Expert Commentary and Study Limitations
The PROSA trial provides high-quality evidence that imaging can and perhaps should precede or operate independently of PSA in the screening hierarchy. The biological plausibility of these results is well-supported: we know that some aggressive prostate cancers do not shed high amounts of PSA, but they are often visible on diffusion-weighted imaging due to high cellular density. However, several caveats must be considered.

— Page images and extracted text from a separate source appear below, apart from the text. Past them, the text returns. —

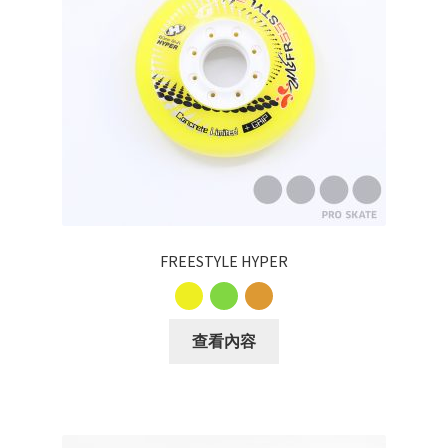
Carbon
Plastic
Accessories
Clothes
Helmet
FREESTYLE HYPER
Protective Gear
查看內容
Rollerbag
Brand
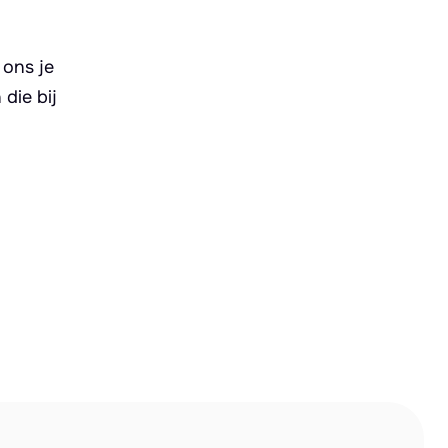
 ons je
die bij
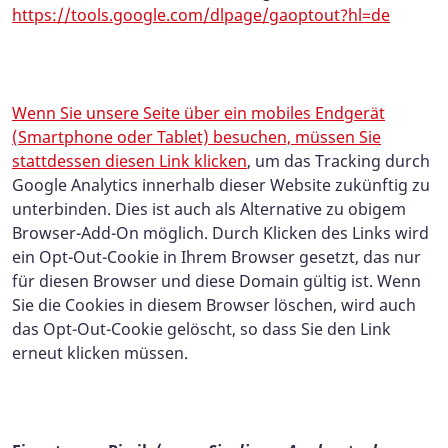
https://tools.google.com/dlpage/gaoptout?hl=de
Wenn Sie unsere Seite über ein mobiles Endgerät
(Smartphone oder Tablet) besuchen, müssen Sie
stattdessen
diesen Link klicken
,
um das Tracking durch
Google Analytics innerhalb dieser Website zukünftig zu
unterbinden. Dies ist auch als Alternative zu obigem
Browser-Add-On möglich. Durch Klicken des Links wird
ein Opt-Out-Cookie in Ihrem Browser gesetzt, das nur
für diesen Browser und diese Domain gültig ist. Wenn
Sie die Cookies in diesem Browser löschen, wird auch
das Opt-Out-Cookie gelöscht, so dass Sie den Link
erneut klicken müssen.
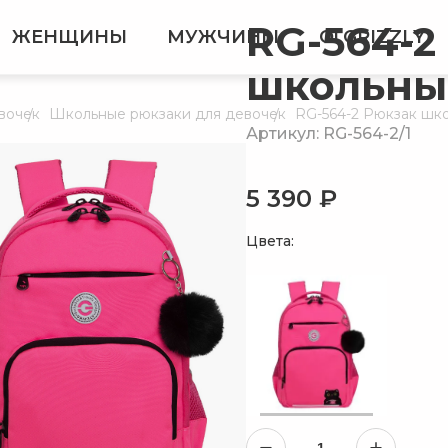
RG-564-2
ЖЕНЩИНЫ
МУЖЧИНЫ
О! GRIZZLY
школьны
вочек
Школьные рюкзаки для девочек
RG-564-2 Рюкзак шк
Артикул: RG-564-2/1
5 390 ₽
Цвета:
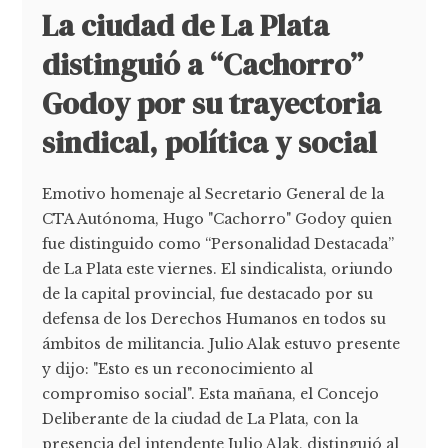
La ciudad de La Plata
distinguió a “Cachorro”
Godoy por su trayectoria
sindical, política y social
Emotivo homenaje al Secretario General de la
CTA Autónoma, Hugo "Cachorro" Godoy quien
fue distinguido como “Personalidad Destacada”
de La Plata este viernes. El sindicalista, oriundo
de la capital provincial, fue destacado por su
defensa de los Derechos Humanos en todos su
ámbitos de militancia. Julio Alak estuvo presente
y dijo: "Esto es un reconocimiento al
compromiso social". Esta mañana, el Concejo
Deliberante de la ciudad de La Plata, con la
presencia del intendente Julio Alak, distinguió al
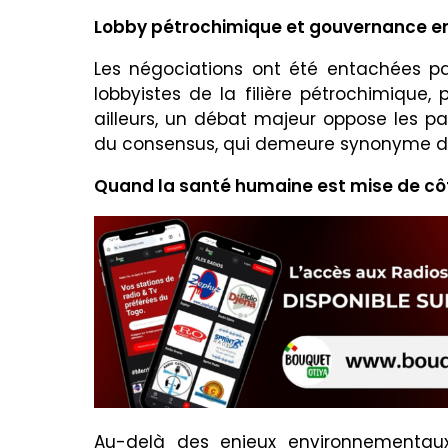
Lobby pétrochimique et gouvernance e
Les négociations ont été entachées pa
lobbyistes de la filière pétrochimique, 
ailleurs, un débat majeur oppose les pa
du consensus, qui demeure synonyme de 
Quand la santé humaine est mise de cô
Au-delà des enjeux environnementaux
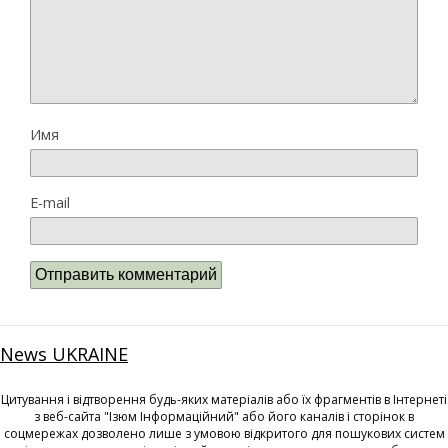
Имя
E-mail
News UKRAINE
Цитування і відтворення будь-яких матеріалів або їх фрагментів в Інтернеті
з веб-сайта "Ізюм Інформаційний" або його каналів і сторінок в
соцмережах дозволено лише з умовою відкритого для пошукових систем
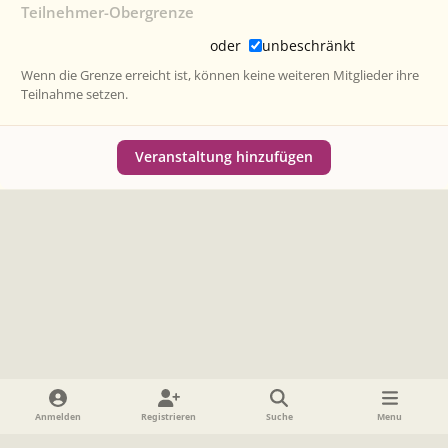
Teilnehmer-Obergrenze
oder
unbeschränkt
Wenn die Grenze erreicht ist, können keine weiteren Mitglieder ihre
Teilnahme setzen.
Veranstaltung hinzufügen
Heller Modus
Dunkler Modus
Systemeinstellung
Anmelden
Registrieren
Suche
Menu
Sprache
Datenschutzerklärung
Cookies
Impressum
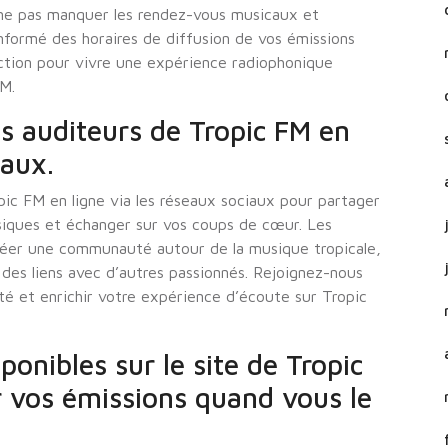
ne pas manquer les rendez-vous musicaux et
nformé des horaires de diffusion de vos émissions
nction pour vivre une expérience radiophonique
FM.
es auditeurs de Tropic FM en
iaux.
pic FM en ligne via les réseaux sociaux pour partager
siques et échanger sur vos coups de cœur. Les
réer une communauté autour de la musique tropicale,
 des liens avec d’autres passionnés. Rejoignez-nous
cté et enrichir votre expérience d’écoute sur Tropic
ponibles sur le site de Tropic
r vos émissions quand vous le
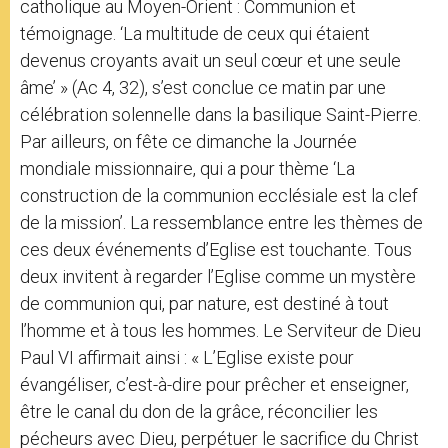
catholique au Moyen-Orient : Communion et
témoignage. ‘La multitude de ceux qui étaient
devenus croyants avait un seul cœur et une seule
âme’ » (Ac 4, 32), s’est conclue ce matin par une
célébration solennelle dans la basilique Saint-Pierre.
Par ailleurs, on fête ce dimanche la Journée
mondiale missionnaire, qui a pour thème ‘La
construction de la communion ecclésiale est la clef
de la mission’. La ressemblance entre les thèmes de
ces deux événements d’Eglise est touchante. Tous
deux invitent à regarder l’Eglise comme un mystère
de communion qui, par nature, est destiné à tout
l’homme et à tous les hommes. Le Serviteur de Dieu
Paul VI affirmait ainsi : « L’Eglise existe pour
évangéliser, c’est-à-dire pour prêcher et enseigner,
être le canal du don de la grâce, réconcilier les
pécheurs avec Dieu, perpétuer le sacrifice du Christ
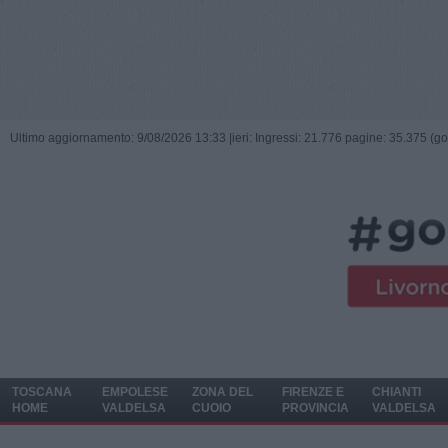
Ultimo aggiornamento: 9/08/2026 13:33 |
ieri: Ingressi: 21.776 pagine: 35.375 (go
TOSCANA
EMPOLESE
ZONA DEL
FIRENZE E
CHIANTI
HOME
VALDELSA
CUOIO
PROVINCIA
VALDELSA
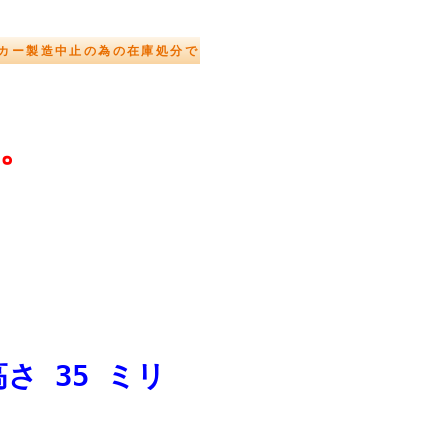
 メーカー製造中止の為の在庫処分で
。
さ 35 ミリ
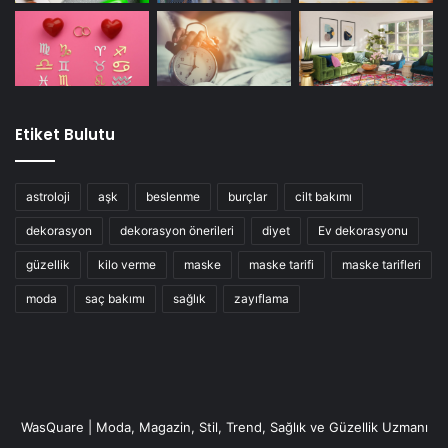
Etiket Bulutu
astroloji
aşk
beslenme
burçlar
cilt bakımı
dekorasyon
dekorasyon önerileri
diyet
Ev dekorasyonu
güzellik
kilo verme
maske
maske tarifi
maske tarifleri
moda
saç bakımı
sağlık
zayıflama
WasQuare | Moda, Magazin, Stil, Trend, Sağlık ve Güzellik Uzmanı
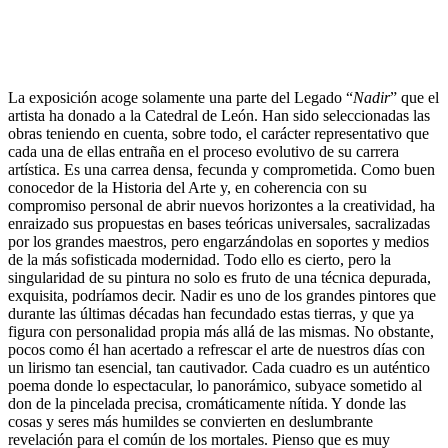
La exposición acoge solamente una parte del Legado “
Nadir
” que el
artista ha donado a la Catedral de León. Han sido seleccionadas las
obras teniendo en cuenta, sobre todo, el carácter representativo que
cada una de ellas entraña en el proceso evolutivo de su carrera
artística. Es una carrea densa, fecunda y comprometida. Como buen
conocedor de la Historia del Arte y, en coherencia con su
compromiso personal de abrir nuevos horizontes a la creatividad, ha
enraizado sus propuestas en bases teóricas universales, sacralizadas
por los grandes maestros, pero engarzándolas en soportes y medios
de la más sofisticada modernidad. Todo ello es cierto, pero la
singularidad de su pintura no solo es fruto de una técnica depurada,
exquisita, podríamos decir. Nadir es uno de los grandes pintores que
durante las últimas décadas han fecundado estas tierras, y que ya
figura con personalidad propia más allá de las mismas. No obstante,
pocos como él han acertado a refrescar el arte de nuestros días con
un lirismo tan esencial, tan cautivador. Cada cuadro es un auténtico
poema donde lo espectacular, lo panorámico, subyace sometido al
don de la pincelada precisa, cromáticamente nítida. Y donde las
cosas y seres más humildes se convierten en deslumbrante
revelación para el común de los mortales. Pienso que es muy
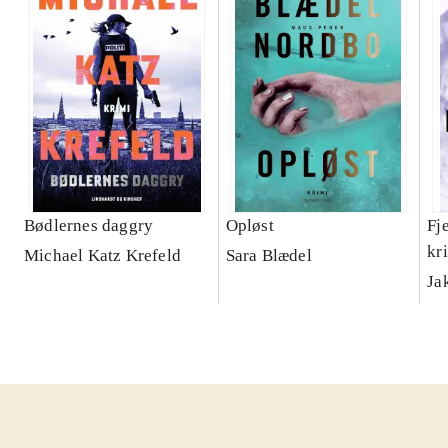
Bødlernes daggry
Opløst
Fj
kr
Michael Katz Krefeld
Sara Blædel
Ja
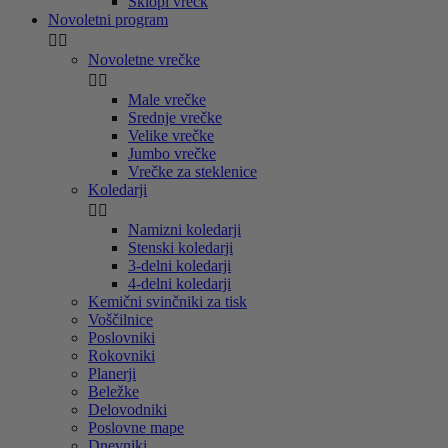
Sklopi vrečk
Novoletni program


Novoletne vrečke


Male vrečke
Srednje vrečke
Velike vrečke
Jumbo vrečke
Vrečke za steklenice
Koledarji


Namizni koledarji
Stenski koledarji
3-delni koledarji
4-delni koledarji
Kemični svinčniki za tisk
Voščilnice
Poslovniki
Rokovniki
Planerji
Beležke
Delovodniki
Poslovne mape
Dnevniki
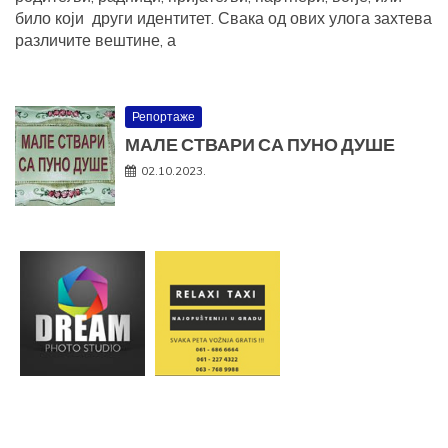
било који други идентитет. Свака од ових улога захтева
различите вештине, а
Репортаже
МАЛЕ СТВАРИ СА ПУНО ДУШЕ
02.10.2023.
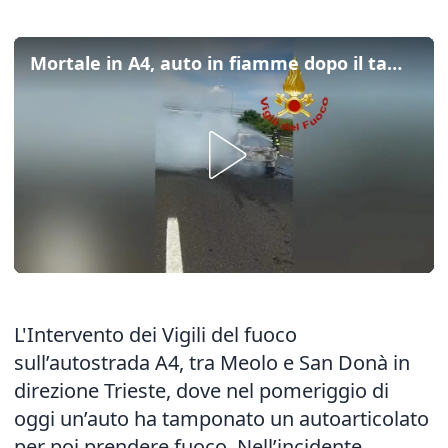
Mortale in A4, auto in fiamme dopo il tampamento: il video
L'Intervento dei Vigili del fuoco
sull’autostrada A4, tra Meolo e San Donà in
direzione Trieste,
dove nel pomeriggio di
oggi un’auto ha tamponato
un autoarticolato
per poi prendere fuoco. Nell’incidente,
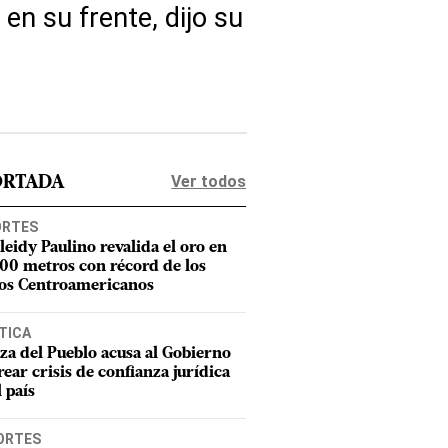
 en su frente, dijo su
Ver todos
ORTADA
ORTES
leidy Paulino revalida el oro en
400 metros con récord de los
os Centroamericanos
TICA
za del Pueblo acusa al Gobierno
rear crisis de confianza jurídica
l país
ORTES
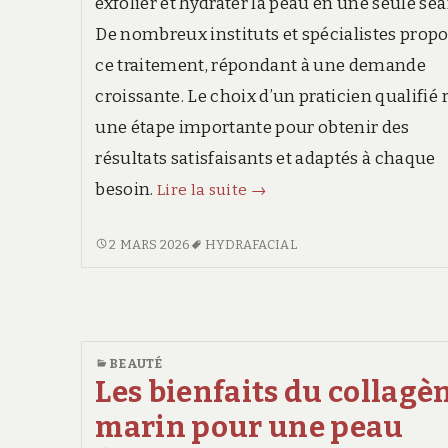
exfolier et hydrater la peau en une seule sé
De nombreux instituts et spécialistes prop
ce traitement, répondant à une demande
croissante. Le choix d’un praticien qualifié 
une étape importante pour obtenir des
résultats satisfaisants et adaptés à chaque
Quels
besoin.
Lire la suite
→
sont
les
QUELS
2 MARS 2026
HYDRAFACIAL
SONT
spécialistes
LES
en
SPÉCIALISTES
hydrafacial
EN
les
HYDRAFACIAL
BEAUTÉ
mieux
LES
Les bienfaits du collagè
MIEUX
notés
marin pour une peau
NOTÉS
à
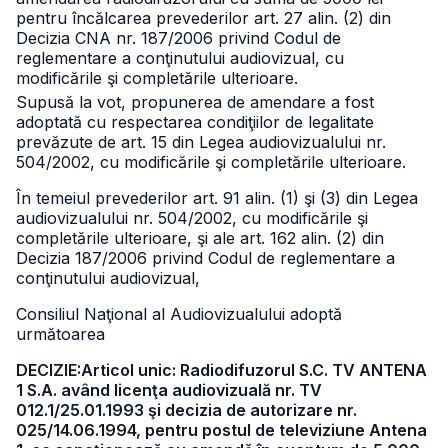
pentru încălcarea prevederilor art. 27 alin. (2) din
Decizia CNA nr. 187/2006 privind Codul de
reglementare a conţinutului audiovizual, cu
modificările şi completările ulterioare.
Supusă la vot, propunerea de amendare a fost
adoptată cu respectarea condiţiilor de legalitate
prevăzute de art. 15 din Legea audiovizualului nr.
504/2002, cu modificările şi completările ulterioare.
În temeiul prevederilor art. 91 alin. (1) şi (3) din Legea
audiovizualului nr. 504/2002, cu modificările şi
completările ulterioare, şi ale art. 162 alin. (2) din
Decizia 187/2006 privind Codul de reglementare a
conţinutului audiovizual,
Consiliul Naţional al Audiovizualului adoptă
următoarea
DECIZIE:Articol unic: Radiodifuzorul S.C. TV ANTENA
1 S.A. având licenţa audiovizuală nr. TV
012.1/25.01.1993 şi decizia de autorizare nr.
025/14.06.1994, pentru postul de televiziune Antena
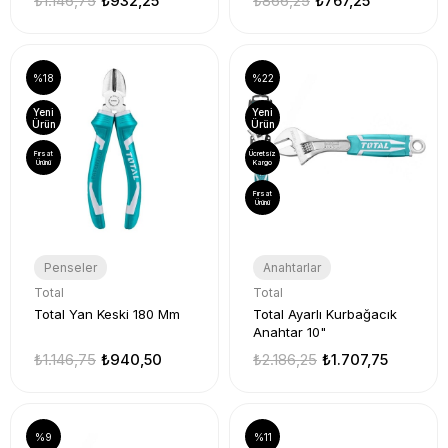
₺1.146,75
₺932,25
₺866,25
₺767,25
%18
%22
Yeni
Yeni
Ürün
Ürün
Fırsat
Ücretsiz
Ürünü
Kargo
Fırsat
Ürünü
Penseler
Anahtarlar
Total
Total
Total Yan Keski 180 Mm
Total Ayarlı Kurbağacık
Anahtar 10"
₺1.146,75
₺940,50
₺2.186,25
₺1.707,75
%9
%11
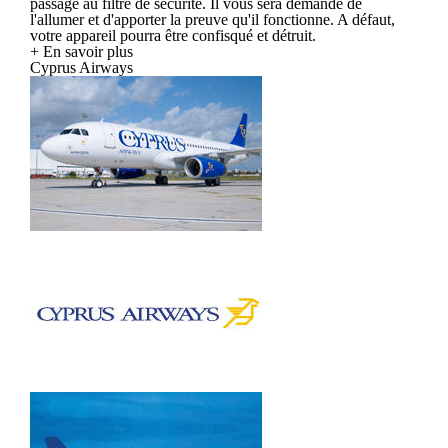
passage au filtre de sécurité. Il vous sera demandé de
l'allumer et d'apporter la preuve qu'il fonctionne. A défaut,
votre appareil pourra être confisqué et détruit.
+ En savoir plus
Cyprus Airways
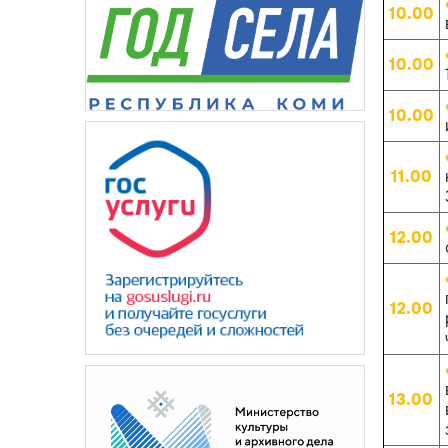
10.00
10.00
10.00
11.00
12.00
12.00
13.00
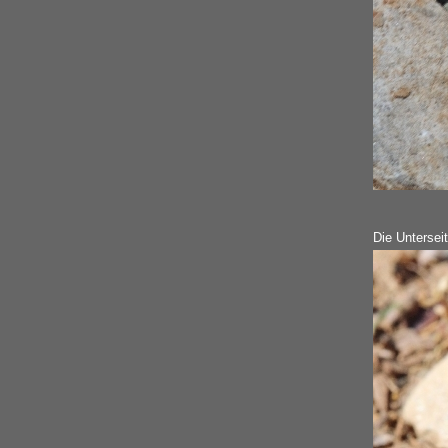
Die Untersei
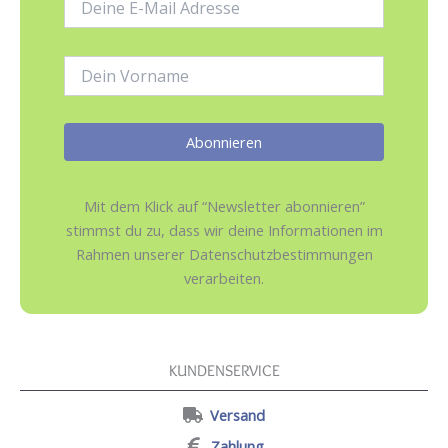
Mail-
Adresse:
Name:
Mit dem Klick auf “Newsletter abonnieren”
stimmst du zu, dass wir deine Informationen im
Rahmen unserer Datenschutzbestimmungen
verarbeiten.
KUNDENSERVICE
Versand
Zahlung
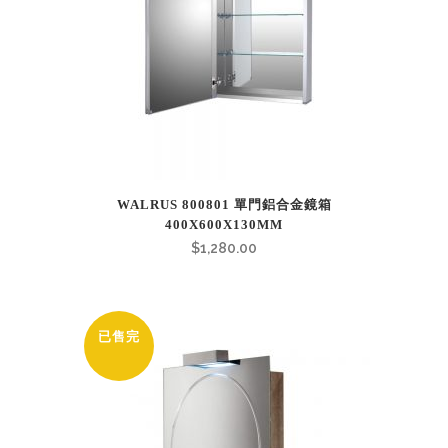
WALRUS 800801 單門鋁合金鏡箱
400X600X130MM
$
1,280.00
已售完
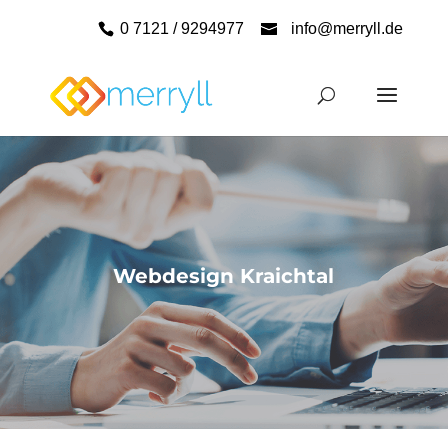
0 7121 / 9294977
info@merryll.de
Webdesign Kraichtal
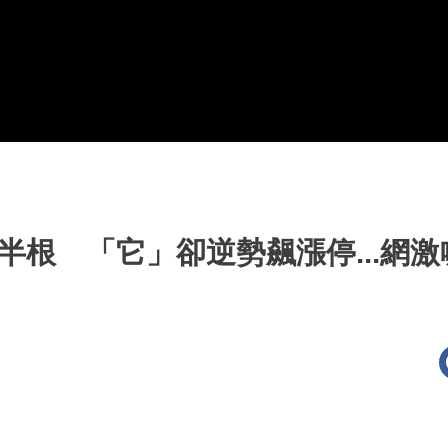
半根 「它」卻逆勢飆漲停...網激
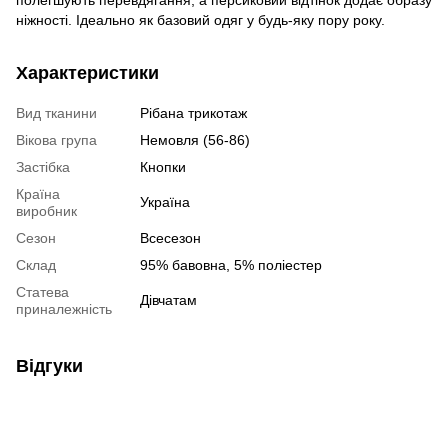
полегшують перевдягання, а персиковий відтінок додає образу
ніжності. Ідеально як базовий одяг у будь-яку пору року.
Характеристики
Вид тканини
Рібана трикотаж
Вікова група
Немовля (56-86)
Застібка
Кнопки
Країна
Україна
виробник
Сезон
Всесезон
Склад
95% бавовна, 5% поліестер
Статева
Дівчатам
приналежність
Відгуки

First, this was a single-center study, which may limit the generalizability of the results to centers with less experienced radiologists. The expertise required to accurately interpret bpMRI, particularly PI-RADS 3 lesions, is substantial. Second, the trial utilized a single-round design with relatively short follow-up. Long-term data are still needed to determine if this increased detection translates into a definitive reduction in prostate cancer-specific mortality. Finally, while the cost-effectiveness appears favorable, the infrastructure required to provide MRI screening for the general population would necessitate significant investment in imaging hardware and radiological training.
Conclusion
The PROSA trial marks a pivotal moment in the evolution of prostate cancer screening. By demonstrating that a contrast-free, MRI-first pathway significantly improves the detection of clinically significant disease while enhancing benefit-harm metrics, it challenges the long-standing PSA-centric model. For clinicians and health policy experts, these data suggest that the future of prostate health may lie in ‘seeing’ the disease before measuring it in the blood. As we move toward more personalized and precise medicine, the integration of bpMRI into early detection programs offers a promising route to reducing both the overdiagnosis of indolent disease and the underdiagnosis of aggressive cancers.
References
1. Messina E, Borrelli A, Sciarra A, et al. Primary Noncontrast Magnetic Resonance Imaging for Prostate Cancer Screening: A Randomized Clinical Trial (PROSA). Eur Urol. 2025;S0302-2838(25)04847-X. doi:10.1016/j.eururo.2025.11.024.
2. Eklund H, Jäderling F, Discacciati A, et al. MRI-Targeted or Standard Biopsy in Prostate Cancer Screening. N Engl J Med. 2021;385(8):683-693.
3. Kasivisvanathan V, Rannikko AS, Borghi M, et al. MRI-Targeted or Standard Biopsy for Prostate-Cancer Diagnosis. N Engl J Med. 2018;378(19):1767-1777.